Time series forecasting with SARIMA, VAR, Fast Fourier Transform, Exponential Smoothing, Prophet and LSTM Network on US gun violence incidents that result in multiple casualties.
Using common time series forecasting models, I attempted to reliably predict the number of weekly gun violence victims from public gun violence tracking data.
The data was downloaded from https://www.gunviolencearchive.org/reports in separate 7 csv files (by year). The time series spans from January 1, 2014 to July 11, 2020. These files share 7 features, which are Incident Date, State, City or County, Address, # Injured, # Killed and Operation. There is no Operation data in any of the files. Some files contain an additional feature, Incident ID. Excluding Operation and Incident ID, there is not many missing values.
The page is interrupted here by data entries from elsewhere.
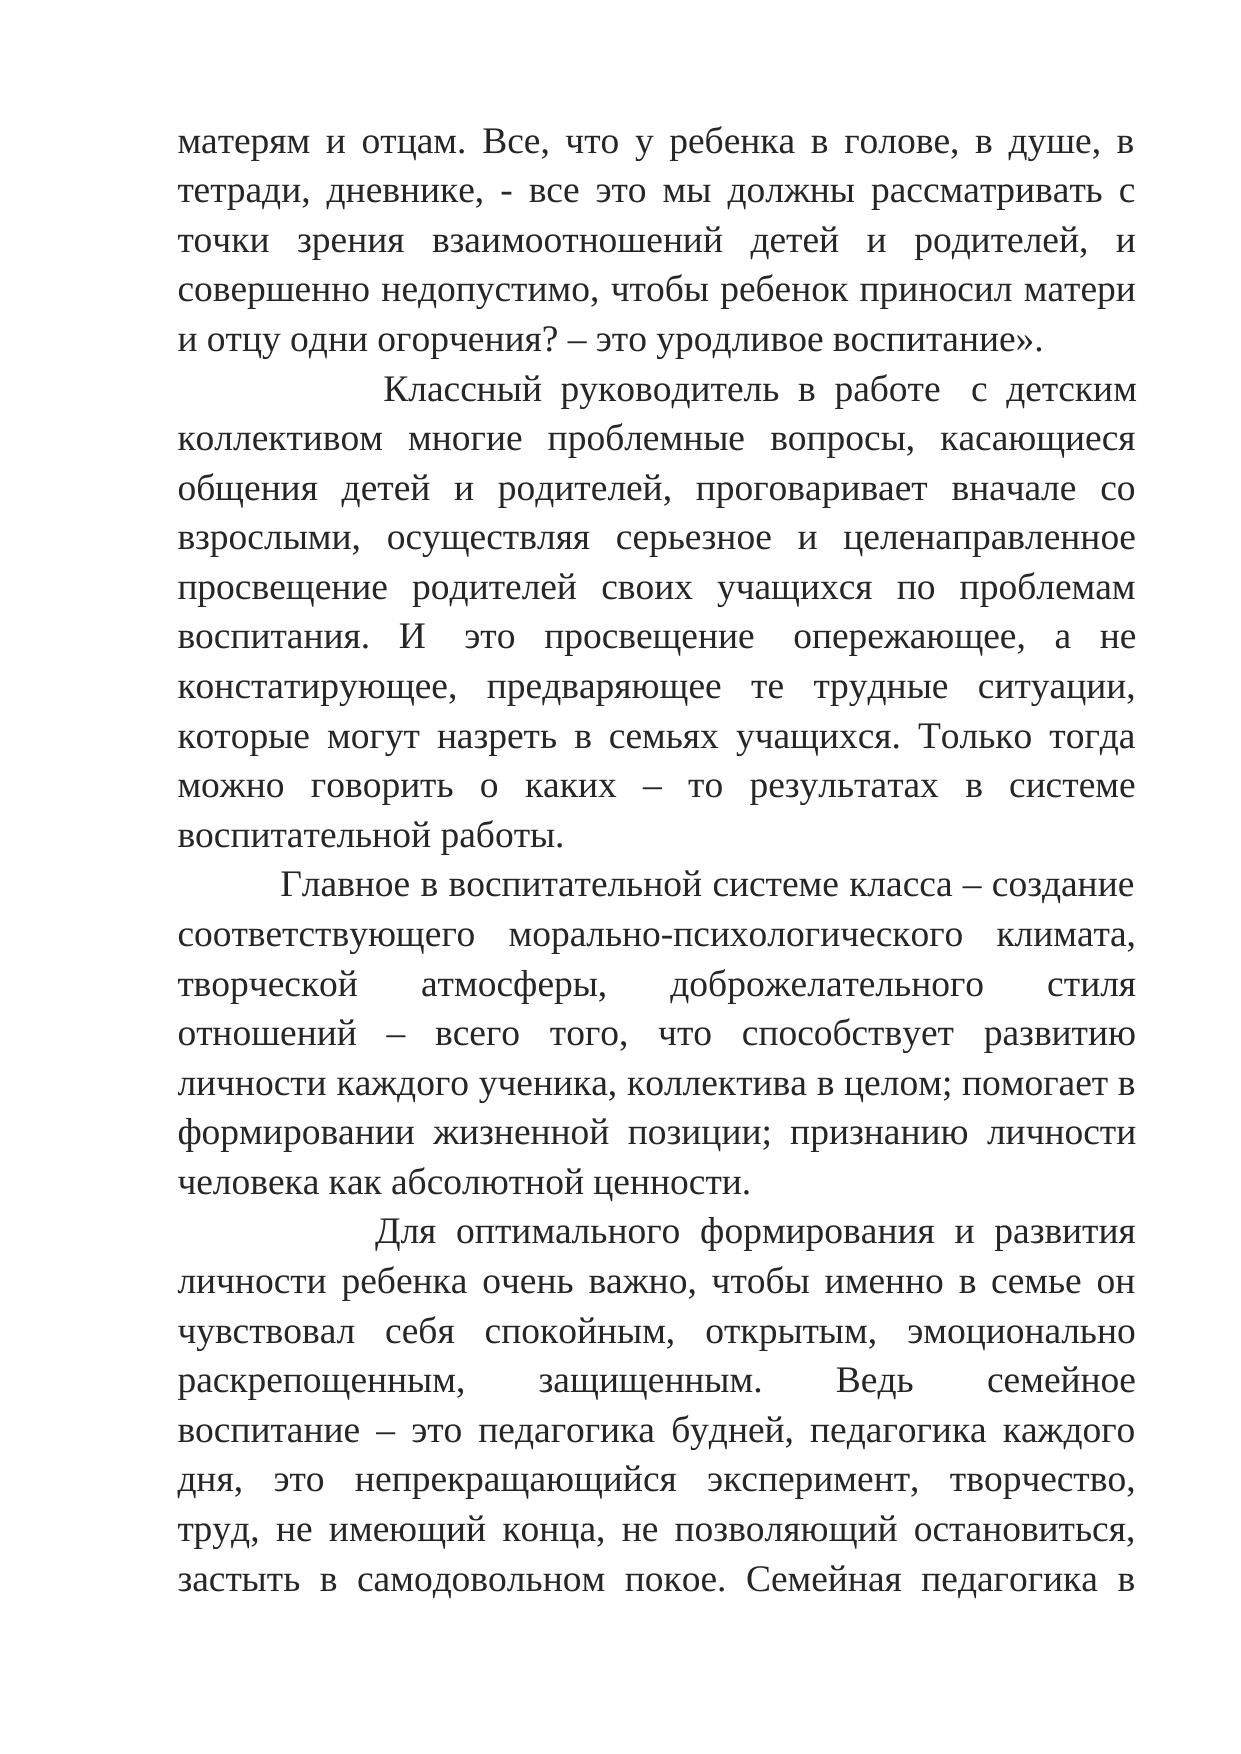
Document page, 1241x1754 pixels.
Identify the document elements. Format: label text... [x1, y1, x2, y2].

text Классный руководитель в работе с детским коллективом многие проблемные вопросы, касающиеся общения детей и родителей, проговаривает вначале со взрослыми, осуществляя серьезное и целенаправленное просвещение родителей своих учащихся по проблемам воспитания. И это просвещение опережающее, а не констатирующее, предваряющее те трудные ситуации, которые могут назреть в семьях учащихся. Только тогда можно говорить о каких – то результатах в системе воспитательной работы. [177, 366, 1137, 855]
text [177, 1209, 1137, 1599]
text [177, 118, 1137, 359]
text Главное в воспитательной системе класса – создание соответствующего морально-психологического климата, творческой атмосферы, доброжелательного стиля отношений – всего того, что способствует развитию личности каждого ученика, коллектива в целом; помогает в формировании жизненной позиции; признанию личности человека как абсолютной ценности. [177, 862, 1137, 1202]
I examined various aspects of gun violence. Here are some of the key points:
- The Las Vegas country music event shooting in 2017 and the Orlando nightclub shooting in 2016 are the top 2 incidents with the most number killed and number injured. These two incidents are outliers
- The # Injured and # Killed have a correlation of 0.64. Of the 2373 incidents, there are 1980 incidents where the # Injured is greater than # Killed.
- There are 4 locations where mass shootings happened twice during the span of the time series.
- Hawaii, New Hampshire and North Dakota are the only states with no mass shooting incident.
- Chicago is the top city with the most incidents, # Injured and # Killed.
- California, Florida, Illinois, Louisiana and Texas consistent make it into the top 10 states with the most incidents every year.
There is no clear trend in data but warmer months tend to have more gun violence victims, providing hints that there is seasonality.
I tried to convert the signal from a time domain to a frequency domain with fast fourier transform. However, the frequency plot shows numerous small amplitudes for all the frequencies except for the first. The time series is too complex to be decomposed into and modeled by a few frequencies.
The next model that I tried is SARIMA. The ACF plots depicted an oscillating wave pattern in the serial correlation while the PACF plot did not have any pattern. This indicated that the autoregressive model is a more suitable starting model. After examining the results of two SARIMA models, SARIMA(0, 0, 0)(1, 1, 0, 52) is the better model with a Mean Absolute Percentage Error of 0.35 and a Mean Square Residual Error of 28.56. This model, like many other models, under predicted the number of victims for most of May and June 2020 as the numbers are much higher than normal for those months.
I attempted to fit deseasonalized # Injured and # Killed with VAR but the predictions varied widely with actual numbers. Modeling using Holts-Winters Exponential Smoothing also produced disappointing results, with overestimation of test predictions for January to about May 2020 and underestimation from May to June 2020.
Because the Prophet model provides an upper and lower bound for forecasting, it is difficult to discern if this model is better than the SARIMA model. The Prophet predictions breach those limits on five different weeks in the first 26 weeks of 2020. I felt that the actual values should lie consistently within the bounds of those limits if the model is reliable. The final and most complex model which I attempted to fit is LSTM. Because all the parameters are randomly initialized, I ran the model many times until I got the most optimal result.